• **TASK INSTRUCTIONS**:
Reproduce the listing with every "visitors" swapped for "guests" and nothing else altered, leaving out the pictures.

[[ AVAILABLE RECORDS, beginning ]]

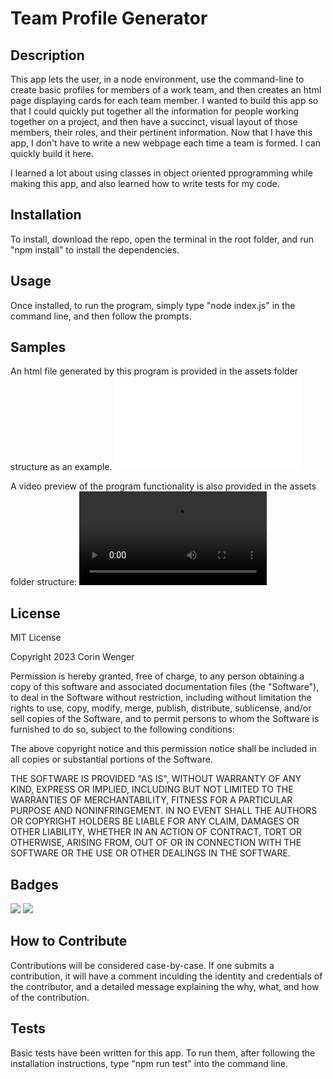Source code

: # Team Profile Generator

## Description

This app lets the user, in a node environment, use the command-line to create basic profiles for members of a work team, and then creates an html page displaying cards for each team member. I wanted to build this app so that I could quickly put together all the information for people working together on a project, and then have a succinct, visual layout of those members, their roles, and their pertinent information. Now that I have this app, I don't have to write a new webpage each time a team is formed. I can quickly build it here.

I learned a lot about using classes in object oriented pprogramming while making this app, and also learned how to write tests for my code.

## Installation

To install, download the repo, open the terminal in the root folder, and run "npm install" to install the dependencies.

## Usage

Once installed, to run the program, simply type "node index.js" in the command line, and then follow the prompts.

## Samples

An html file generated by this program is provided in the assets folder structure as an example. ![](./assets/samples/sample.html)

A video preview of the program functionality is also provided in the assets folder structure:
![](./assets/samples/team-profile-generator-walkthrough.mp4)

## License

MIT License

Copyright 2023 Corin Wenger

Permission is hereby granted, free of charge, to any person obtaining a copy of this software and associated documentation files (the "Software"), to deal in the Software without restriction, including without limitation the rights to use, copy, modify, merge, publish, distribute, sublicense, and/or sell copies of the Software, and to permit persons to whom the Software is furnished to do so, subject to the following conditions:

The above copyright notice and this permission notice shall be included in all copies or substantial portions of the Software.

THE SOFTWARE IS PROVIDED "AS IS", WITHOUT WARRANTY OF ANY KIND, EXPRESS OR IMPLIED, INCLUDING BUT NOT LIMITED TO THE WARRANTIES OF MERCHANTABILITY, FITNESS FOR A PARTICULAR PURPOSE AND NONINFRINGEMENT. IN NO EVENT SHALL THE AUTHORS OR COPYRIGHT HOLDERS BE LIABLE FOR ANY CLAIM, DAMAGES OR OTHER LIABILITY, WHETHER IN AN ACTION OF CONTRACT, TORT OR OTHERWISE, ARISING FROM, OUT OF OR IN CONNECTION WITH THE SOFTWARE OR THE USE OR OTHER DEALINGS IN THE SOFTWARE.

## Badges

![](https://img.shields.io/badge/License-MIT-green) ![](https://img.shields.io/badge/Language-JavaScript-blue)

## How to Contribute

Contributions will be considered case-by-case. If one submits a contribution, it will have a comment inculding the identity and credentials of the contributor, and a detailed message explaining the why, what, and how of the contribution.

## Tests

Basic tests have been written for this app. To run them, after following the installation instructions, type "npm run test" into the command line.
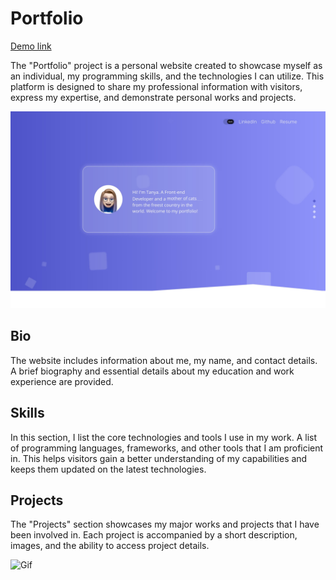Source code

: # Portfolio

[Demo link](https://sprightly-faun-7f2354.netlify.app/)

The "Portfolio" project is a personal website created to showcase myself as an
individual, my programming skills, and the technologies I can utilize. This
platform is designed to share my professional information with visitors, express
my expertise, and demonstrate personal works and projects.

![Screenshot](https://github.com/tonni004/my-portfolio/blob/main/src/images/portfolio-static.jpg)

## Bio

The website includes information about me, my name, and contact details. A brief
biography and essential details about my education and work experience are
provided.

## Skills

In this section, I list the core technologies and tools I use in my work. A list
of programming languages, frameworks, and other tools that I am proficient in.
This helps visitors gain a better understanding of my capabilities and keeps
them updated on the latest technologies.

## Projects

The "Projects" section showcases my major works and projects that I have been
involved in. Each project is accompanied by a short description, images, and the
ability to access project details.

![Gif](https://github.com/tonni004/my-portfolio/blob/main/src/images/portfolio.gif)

[[ AVAILABLE RECORDS, end ]]

• **ANSWER TO THE PROBLEM**:
Source code

: # Team Profile Generator

## Description

This app lets the user, in a node environment, use the command-line to create basic profiles for members of a work team, and then creates an html page displaying cards for each team member. I wanted to build this app so that I could quickly put together all the information for people working together on a project, and then have a succinct, visual layout of those members, their roles, and their pertinent information. Now that I have this app, I don't have to write a new webpage each time a team is formed. I can quickly build it here.

I learned a lot about using classes in object oriented pprogramming while making this app, and also learned how to write tests for my code.

## Installation

To install, download the repo, open the terminal in the root folder, and run "npm install" to install the dependencies.

## Usage

Once installed, to run the program, simply type "node index.js" in the command line, and then follow the prompts.

## Samples

An html file generated by this program is provided in the assets folder structure as an example. ![](./assets/samples/sample.html)

A video preview of the program functionality is also provided in the assets folder structure:
![](./assets/samples/team-profile-generator-walkthrough.mp4)

## License

MIT License

Copyright 2023 Corin Wenger

Permission is hereby granted, free of charge, to any person obtaining a copy of this software and associated documentation files (the "Software"), to deal in the Software without restriction, including without limitation the rights to use, copy, modify, merge, publish, distribute, sublicense, and/or sell copies of the Software, and to permit persons to whom the Software is furnished to do so, subject to the following conditions:

The above copyright notice and this permission notice shall be included in all copies or substantial portions of the Software.

THE SOFTWARE IS PROVIDED "AS IS", WITHOUT WARRANTY OF ANY KIND, EXPRESS OR IMPLIED, INCLUDING BUT NOT LIMITED TO THE WARRANTIES OF MERCHANTABILITY, FITNESS FOR A PARTICULAR PURPOSE AND NONINFRINGEMENT. IN NO EVENT SHALL THE AUTHORS OR COPYRIGHT HOLDERS BE LIABLE FOR ANY CLAIM, DAMAGES OR OTHER LIABILITY, WHETHER IN AN ACTION OF CONTRACT, TORT OR OTHERWISE, ARISING FROM, OUT OF OR IN CONNECTION WITH THE SOFTWARE OR THE USE OR OTHER DEALINGS IN THE SOFTWARE.

## Badges

![](https://img.shields.io/badge/License-MIT-green) ![](https://img.shields.io/badge/Language-JavaScript-blue)

## How to Contribute

Contributions will be considered case-by-case. If one submits a contribution, it will have a comment inculding the identity and credentials of the contributor, and a detailed message explaining the why, what, and how of the contribution.

## Tests

Basic tests have been written for this app. To run them, after following the installation instructions, type "npm run test" into the command line.
Source code

: # Portfolio

[Demo link](https://sprightly-faun-7f2354.netlify.app/)

The "Portfolio" project is a personal website created to showcase myself as an
individual, my programming skills, and the technologies I can utilize. This
platform is designed to share my professional information with guests, express
my expertise, and demonstrate personal works and projects.

![Screenshot](https://github.com/tonni004/my-portfolio/blob/main/src/images/portfolio-static.jpg)

## Bio

The website includes information about me, my name, and contact details. A brief
biography and essential details about my education and work experience are
provided.

## Skills

In this section, I list the core technologies and tools I use in my work. A list
of programming languages, frameworks, and other tools that I am proficient in.
This helps guests gain a better understanding of my capabilities and keeps
them updated on the latest technologies.

## Projects

The "Projects" section showcases my major works and projects that I have been
involved in. Each project is accompanied by a short description, images, and the
ability to access project details.

![Gif](https://github.com/tonni004/my-portfolio/blob/main/src/images/portfolio.gif)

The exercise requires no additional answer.